When Reagan came to the Eire in 1983, with the express purpose of declaring that Republicans could win the sort of blue-collar, lunch-pail votes that had for generations gone unquestioningly to the Democrats, Nicholson handed him a pint of Ballantine Ale. Reagan took a couple of sips, then put the glass on the bar. The regulars at the Eire fondly recall that the glass was promptly appropriated by Margaret Heckler, the former Massachusetts congresswoman Reagan later appointed as ambassador to Ireland.

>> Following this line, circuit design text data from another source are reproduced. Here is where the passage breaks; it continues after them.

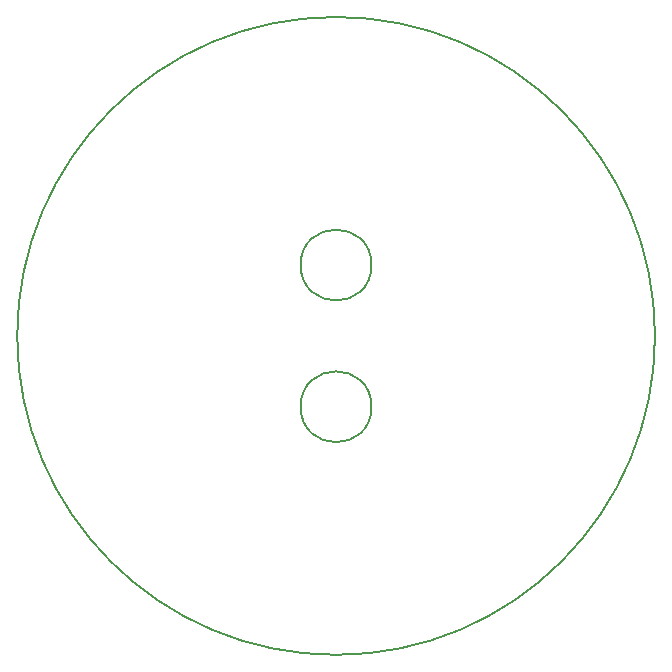
<source format=gbr>
%TF.GenerationSoftware,KiCad,Pcbnew,(6.0.2)*%
%TF.CreationDate,2022-06-07T19:59:20+02:00*%
%TF.ProjectId,touch,746f7563-682e-46b6-9963-61645f706362,rev?*%
%TF.SameCoordinates,Original*%
%TF.FileFunction,Profile,NP*%
%FSLAX46Y46*%
G04 Gerber Fmt 4.6, Leading zero omitted, Abs format (unit mm)*
G04 Created by KiCad (PCBNEW (6.0.2)) date 2022-06-07 19:59:20*
%MOMM*%
%LPD*%
G01*
G04 APERTURE LIST*
%TA.AperFunction,Profile*%
%ADD10C,0.200000*%
%TD*%
G04 APERTURE END LIST*
D10*
X3000000Y-6000000D02*
G75*
G03*
X3000000Y-6000000I-3000000J0D01*
G01*
X27000000Y0D02*
G75*
G03*
X27000000Y0I-27000000J0D01*
G01*
X3000000Y6000000D02*
G75*
G03*
X3000000Y6000000I-3000000J0D01*
G01*
M02*

</source>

In 1992, then-Mayor Raymond L. Flynn, who had brought Kerry to the pub in 1984 with the express purpose of shaking the latter's image as a blue blood, steered presidential candidate Bill Clinton into the Eire, and the two of them -- a poor child from Southie and a poor child from Little Rock -- declared that the Democrats had reclaimed the Eire, and the votes that such a claim entailed. Clinton used a pint of Guinness for a photo prop, but he did not drink it, something that rankles some regulars, even to this day.

"What a phony," Phil Martin sniffed, years after Clinton's visit. "He didn't inhale, either."

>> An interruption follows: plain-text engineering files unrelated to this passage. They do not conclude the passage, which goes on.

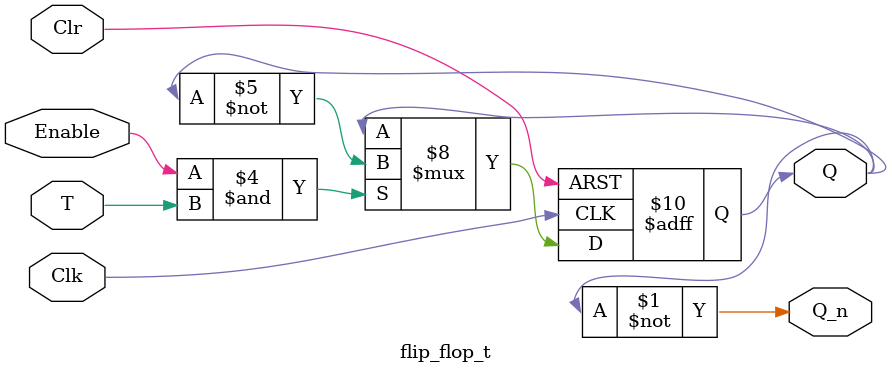
<source format=v>


module flip_flop_t(output reg Q, output Q_n, input T, input Clr, Clk, Enable);
	assign Q_n = ~Q;
	initial begin
		Q <= 1'b0;
	end
	always @ (posedge Clk, negedge Clr)
		 if(!Clr) Q <= 1'b0;
		 else if(Enable & T) Q <= ~Q;
		 else Q <= Q;
endmodule

</source>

Last week, Reagan's namesake walked through the door at the Eire and shook hands with Nicholson. Ballantine is no longer on tap. No bother. Ron Reagan asked for a Smithwick's, a relatively recent Irish import. And he drained it.

A couple of nights after he visited the pub his father made nationally known, Reagan told Democrats at the FleetCenter that the current administration is beholden to Bible-thumping extremists who would prohibit the kind of research that is crucial to curing debilitating diseases, including the Alzheimer's that robbed his father of a rich memory. Things change.

The people who drink at the Eire are police and firefighters, postal workers and teachers. There are many union members who have traditionally voted Democrat, but many of them have a conservative bent, so everything is up for grabs.

When he went after Bush, Kerry did score some points with some of the regulars. His observation that "You don't value families by kicking kids out of after-school programs and taking cops off our streets, so that Enron can get another tax break" drew an "Oooooh!" from the crowd, as if they were watching blows land in a hockey fight. There was a similar reaction when Kerry said, "I want an America that relies on its own ingenuity and innovation -- not the Saudi royal family."

If Kerry is elected president, and he returns to the Eire, they will have to put a plaque on the wall opposite Reagan's. That means Reagan will be on the left, and Kerry will be on the right.

Nicholson chuckled at the thought, and the irony.